I am scheduled for cataract surgery on Monday (two days from now) and do not have a way to talk my surgeon until Monday morning.  So, here is an attempt to get some more information before then.  
I am 68, in very good health, at the beginning of "retirement" and need to be able to drive and read (a lot) and work at my computer. The cataract in the left eye is pretty bothersome, the right eye might need its cataract removed for years yet.
I have fairly severe myopia with astigmatism and the two eyes are quite different.  I first began wearing glasses about age 12, and was unaware before then that I needed glasses.  For many years, at least 20 years, I have been aware that optometrists were undercorrecting my left eye in glasses prescriptions because of the large difference in image size when the left eye (about -11 something) was (more?) fully corrected. The right eye glasses Rx is about -9 something (maybe -8.75). In the last 10 or 15 years, the term "lazy eye" has been used for the left eye.  I can see to read without glasses with the right eye at about 5.5 - 6 inches from the eye, and about 3.5 inches from the left eye.  The two images differ in size and in line breadth (darker and larger with the left eye.)
The surgeon's choice of IOL for the left eye is monofocal, and he expects only about 20/60 to 20/80 correction after implanation for the left eye.  That seems like very little help to me, and will leave a large difference between the eyes with a contact lens for the right eye, and eventually a toric lense IOL for the right eye that will attempt 20/20 distance vision for that eye.  Does the ability to read with the left eye mean that my optical cortex is capable of supporting a better correction than proposed?
Given that I can read (at all) with left eye, should I be able to get better correction than 20/60 to 20/80 (If so, how)?  What might I expect for reading ability in the left eye after the proposed IOL?
And I was hoping to be able to resolve some of my issues with poor depth perception/uncertainty about how far things are from me (sidewalks, steps, knives, objects I am trying pick up, paper I am trying to cut, etc.)  Seems like those won't get better and might even get worse?  I'm considering delaying the surgery (at the last minute) to give myself some more time to explore the possible results of IOLs with contacts.  How much would I learn from doing that?
Toric lens.  The surgeon says I am a good candidate for a toric lens (both eyes), but he anticipates such a low amount of correction for the left eye that his final chart note says it would not help me in that eye.  Glare has been a problem for me in the complex glasses I have worn for years, so I have always paid for premium anti-glare coatings, as well the thinnest plastic possible multi-focal lenses, and "adds" to help focus for reading and computer use.
To recap: 1. Could the correction for my left eye be better than the surgeon expects, and how? 2. Would a toric lens for the left eye likely help, or maybe even hinder? 3. Is experimentation with contact lenses worth delaying the surgery, or is there nothing more to be gained? 4. I'm thinking I may need both contacts and progressive or bifocal glasses even after IOLs and wondering if resolution between the two eyes will actually be better, or even more difficult than it is now. (One can always put on a pair of glasses and take them off, but contacts are much more fuss and need clean conditions for placement and removal, and cannot come out willy-nilly.)  

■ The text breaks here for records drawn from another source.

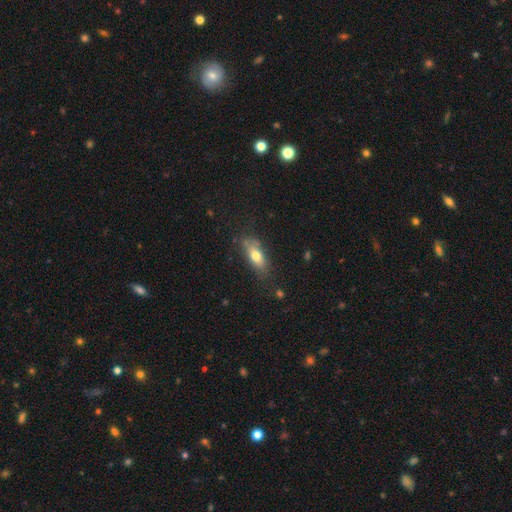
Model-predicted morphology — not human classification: smooth_or_featured: smooth (p=0.70) [alt: featured or disk p=0.22]
how_rounded: in between (p=0.75) [alt: cigar-shaped p=0.21]
merging: none (p=0.69) [alt: minor disturbance p=0.21]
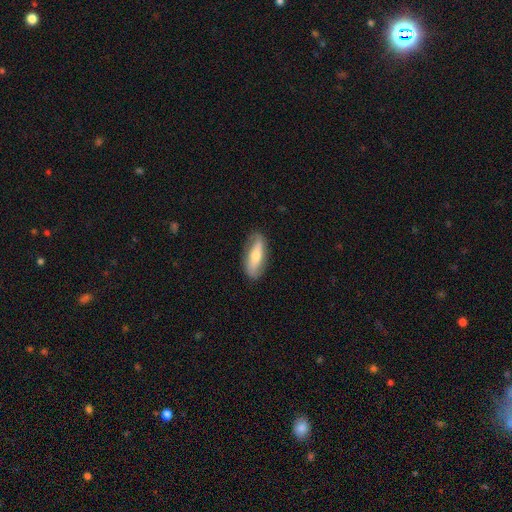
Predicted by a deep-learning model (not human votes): Smooth or featured? Predicted: featured or disk (p=0.48). Merging? Predicted: none (p=0.82).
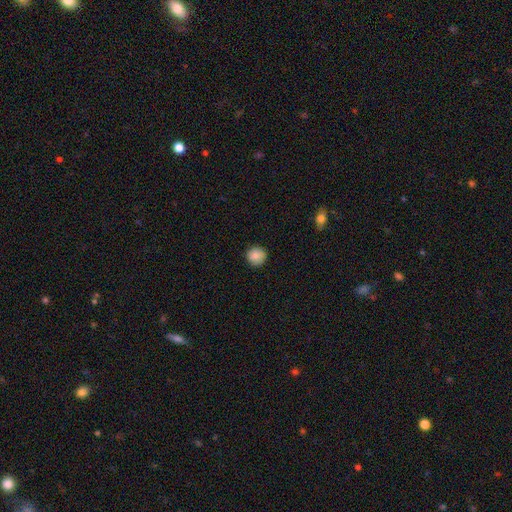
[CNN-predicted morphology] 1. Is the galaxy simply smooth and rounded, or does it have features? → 87% smooth, 8% star or artifact, 4% featured or disk.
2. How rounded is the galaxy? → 92% round, 7% in between, 1% cigar-shaped.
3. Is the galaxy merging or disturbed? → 88% none, 9% minor disturbance, 2% major disturbance, 1% merger.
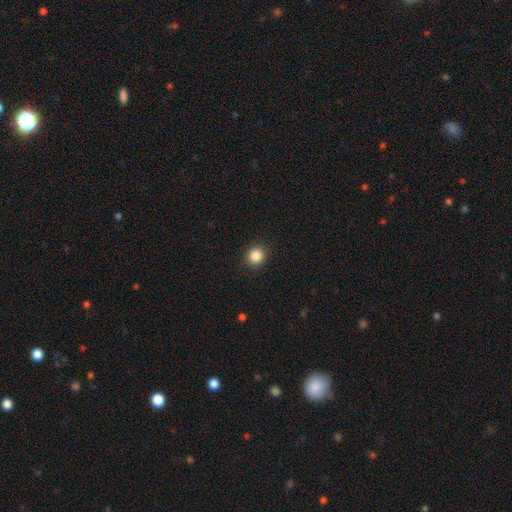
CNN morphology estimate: This appears to be a smooth galaxy with no disk features (86%) that is round (90%). Merging: none (92%).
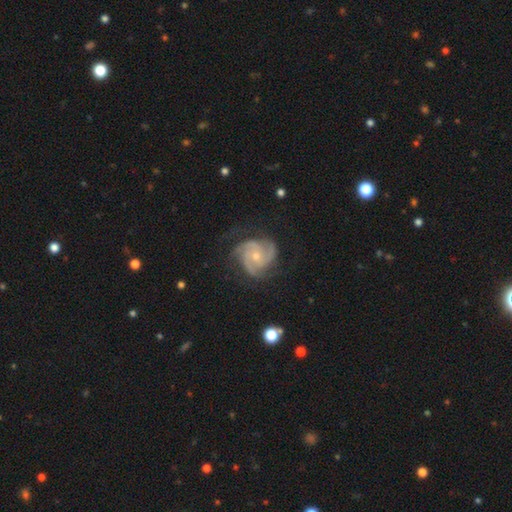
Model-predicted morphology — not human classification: smooth-or-featured: featured or disk: 88% | smooth: 7% | star or artifact: 5%
  disk-edge-on: no: 98% | yes: 2%
    bar: no: 74% | weak: 22% | strong: 4%
    has-spiral-arms: yes: 98% | no: 2%
      spiral-winding: tight: 51% | medium: 42% | loose: 7%
      spiral-arm-count: 3: 64% | 4: 13% | 2: 10% | can't tell: 7% | 1: 3% | more than 4: 3%
    bulge-size: small: 60% | moderate: 37% | none: 2% | large: 1% | dominant: 1%
  merging: none: 69% | minor disturbance: 21% | major disturbance: 9% | merger: 1%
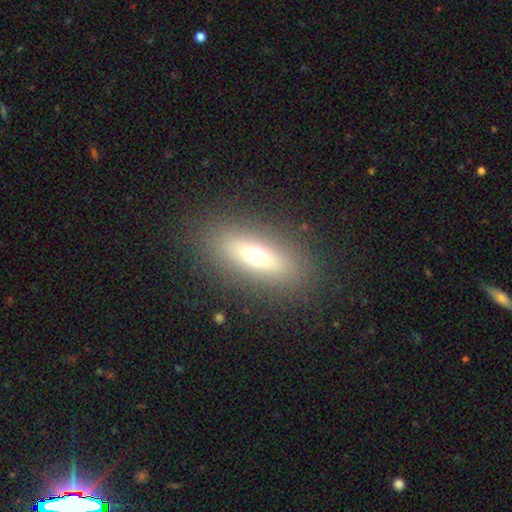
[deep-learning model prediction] Smooth or featured? Predicted: smooth (p=0.59). How rounded? Predicted: in between (p=0.62). Merging? Predicted: none (p=0.86).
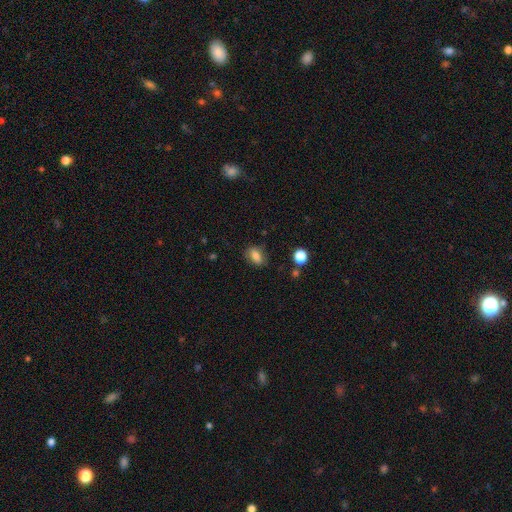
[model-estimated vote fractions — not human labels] Overall: smooth (80%). How rounded: in between (81%). Merging: none (74%).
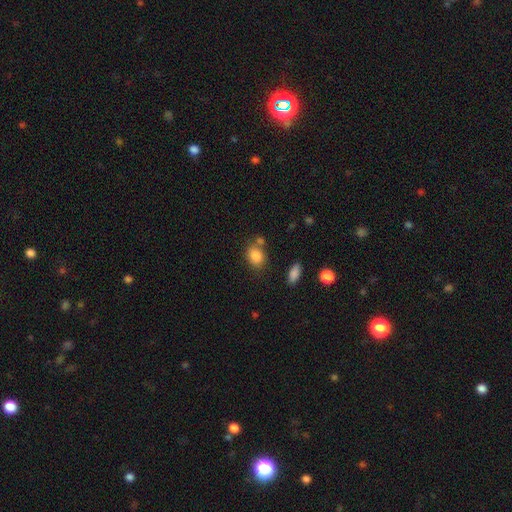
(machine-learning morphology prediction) Smooth or featured?
  - smooth: 85% *
  - star or artifact: 9%
  - featured or disk: 6%
How rounded?
  - in between: 67% *
  - round: 31%
  - cigar-shaped: 1%
Merging?
  - none: 65% *
  - merger: 15%
  - minor disturbance: 15%
  - major disturbance: 5%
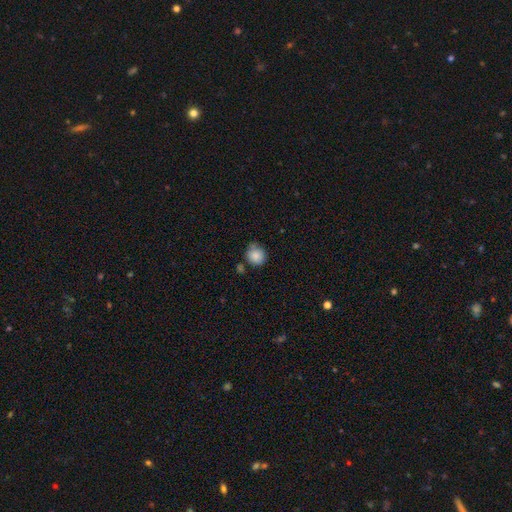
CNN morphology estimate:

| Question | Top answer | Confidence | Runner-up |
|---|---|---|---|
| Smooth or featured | smooth | 86% | star or artifact (9%) |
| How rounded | round | 88% | in between (11%) |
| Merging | none | 67% | minor disturbance (21%) |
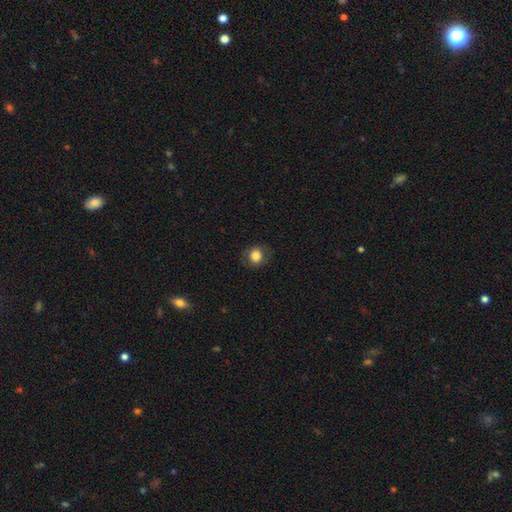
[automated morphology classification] Smooth or featured? Predicted: smooth (p=0.81). How rounded? Predicted: round (p=0.74). Merging? Predicted: none (p=0.83).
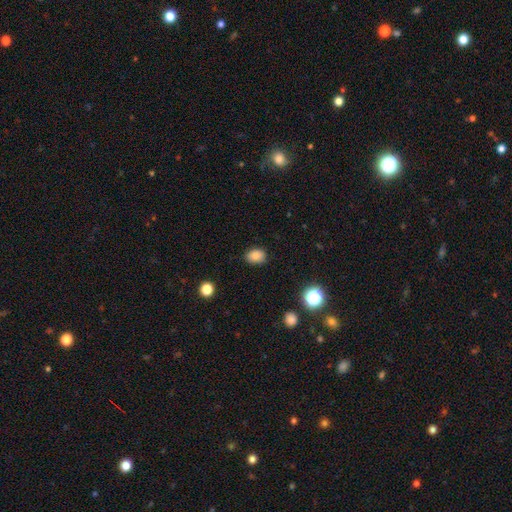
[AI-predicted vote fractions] This is clearly a smooth galaxy (84%). How rounded: likely in between (67%). Merging: clearly none (84%).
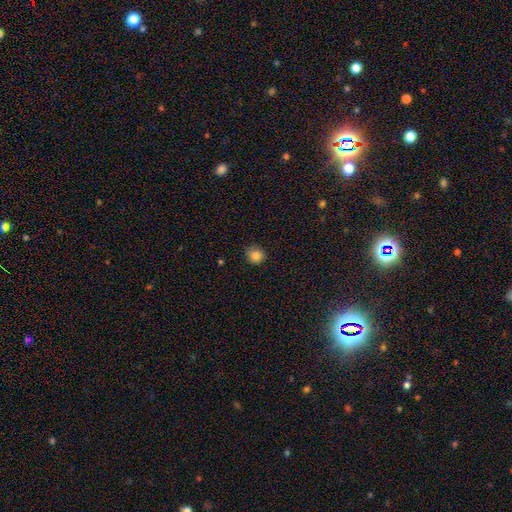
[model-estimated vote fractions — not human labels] Smooth or featured? smooth (85%)
How rounded? round (88%)
Merging? none (84%)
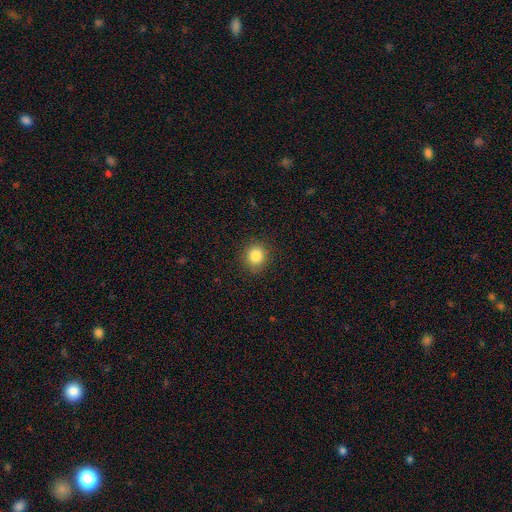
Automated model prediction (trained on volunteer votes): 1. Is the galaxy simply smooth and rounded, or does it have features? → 85% smooth, 11% star or artifact, 5% featured or disk.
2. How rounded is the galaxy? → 82% round, 17% in between, 1% cigar-shaped.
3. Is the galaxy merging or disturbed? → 88% none, 8% minor disturbance, 3% major disturbance, 1% merger.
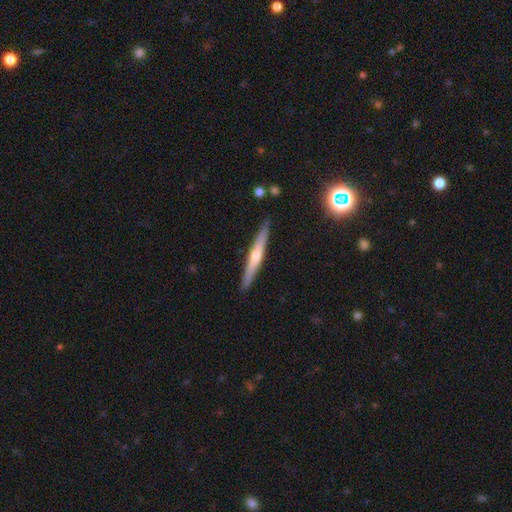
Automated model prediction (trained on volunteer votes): Smooth or featured? featured or disk (61%)
Edge-on disk? yes (96%)
Edge-on bulge? rounded (77%)
Merging? none (91%)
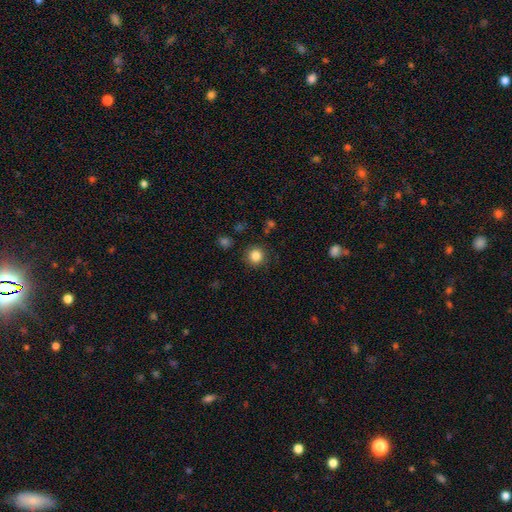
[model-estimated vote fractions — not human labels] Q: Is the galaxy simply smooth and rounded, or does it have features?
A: smooth — 84%.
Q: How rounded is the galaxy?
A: round — 93%.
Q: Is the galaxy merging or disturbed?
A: none — 89%.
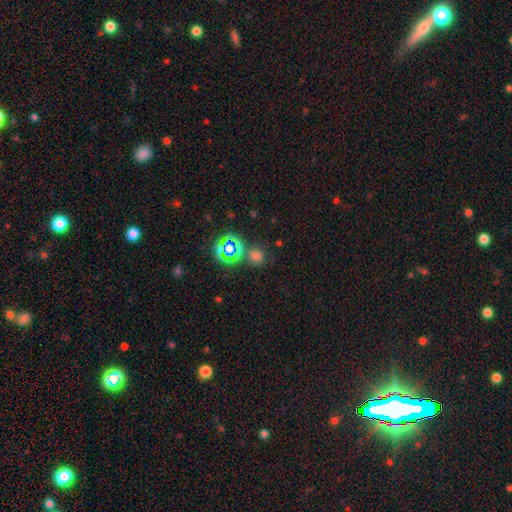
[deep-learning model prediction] Morphology: type=smooth (63%); roundness=round (83%); merging=none (76%).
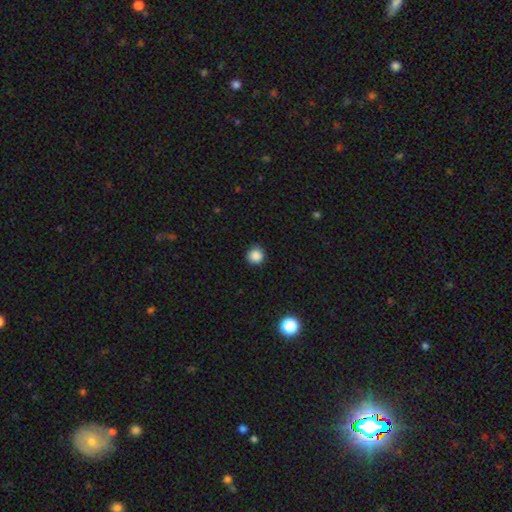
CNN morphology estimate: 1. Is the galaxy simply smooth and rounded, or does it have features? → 86% smooth, 11% star or artifact, 3% featured or disk.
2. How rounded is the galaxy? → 94% round, 5% in between, 1% cigar-shaped.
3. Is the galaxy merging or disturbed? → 89% none, 8% minor disturbance, 2% major disturbance, 1% merger.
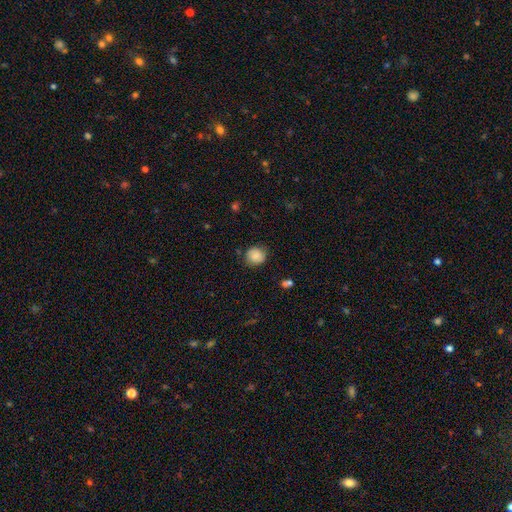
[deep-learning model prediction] Morphology: type=smooth (81%); roundness=round (82%); merging=none (77%).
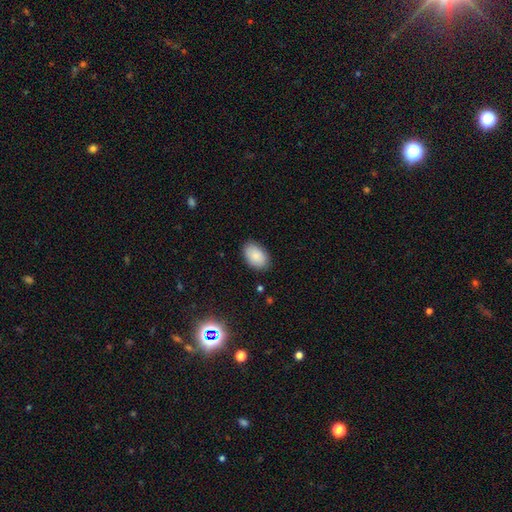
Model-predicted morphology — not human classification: smooth 87%, star or artifact 7%, featured or disk 6%. Down the decision tree: how rounded — in between (91%); merging — none (84%).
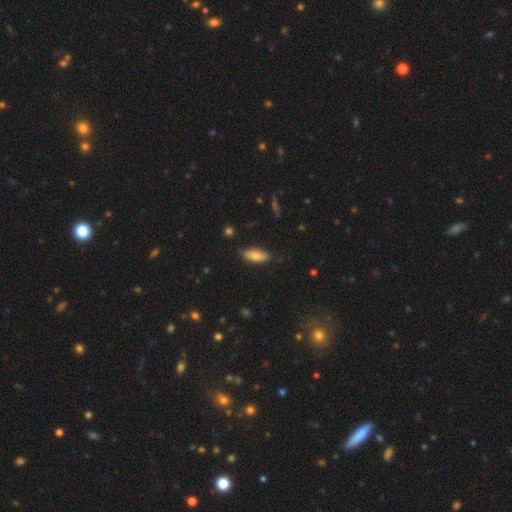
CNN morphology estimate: This is likely a smooth galaxy (79%). How rounded: likely in between (71%). Merging: clearly none (84%).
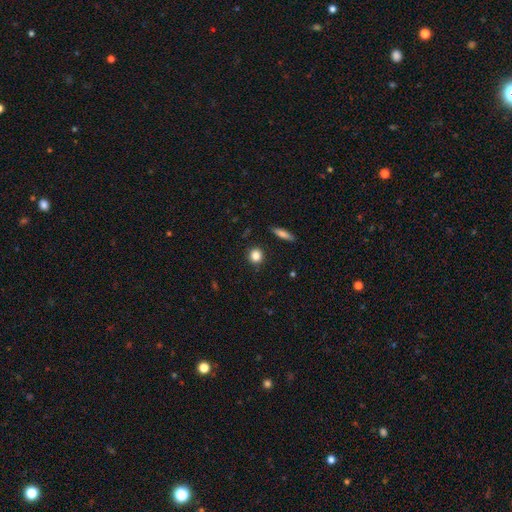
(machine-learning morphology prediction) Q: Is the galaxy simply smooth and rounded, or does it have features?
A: smooth — 85%.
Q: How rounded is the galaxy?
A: round — 84%.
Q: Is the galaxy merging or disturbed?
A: none — 90%.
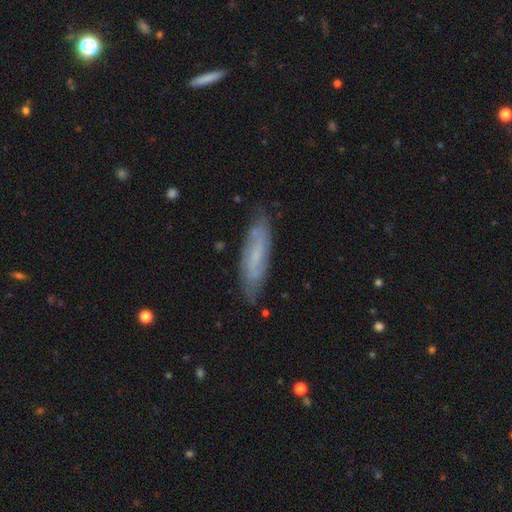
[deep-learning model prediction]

I have tried the first attempt with a soft contact for the right eye (-8.25, I believe), intended to be for after surgery on the left eye.  It was too strong and a second, with less correction (-7.5, toric) is on order and will not be available to try until after the surgery (unless I balk and delay the surgery.)
3 Responses
177275 tn?1511758844
This is a generalization. Cataract surgery is elective. It can always be rescheduled or postponed. This forum is full of people that rushed into cataract IOL surgery not understanding things like risks, costs, IOL types.  It is not good to be scheduled for cataract surgery on Monday and be trolling the internet on Saturday night looking for information that you and your surgeon should have discussed in great detail.

The article that I wrote (see link and also its on the bottom of this page under Today's Pulse click on the blue dots) was written to try and help people understand all the variables. The discussion indicates that many people wish they had taken more time to consider their options. Consider postponing your surgery until you have your questions answered and you have a better understanding of the options.

LINK"  http://www.medhelp.org/user_journals/show/841991/Consider-ALL-the-Options-Before-Your-Cataract-Surgery-Working-Through-Whats-Best-For-You

Avatar universal
I appreciate the general comment and have cancelled the surgery for today and intend to talk more with the surgeon and the optometrist, and hope that more contact lens trials will help me decide whether the acuity I will have is enough to risk surgery, and whether the then difference  between the eyes will be tolerable.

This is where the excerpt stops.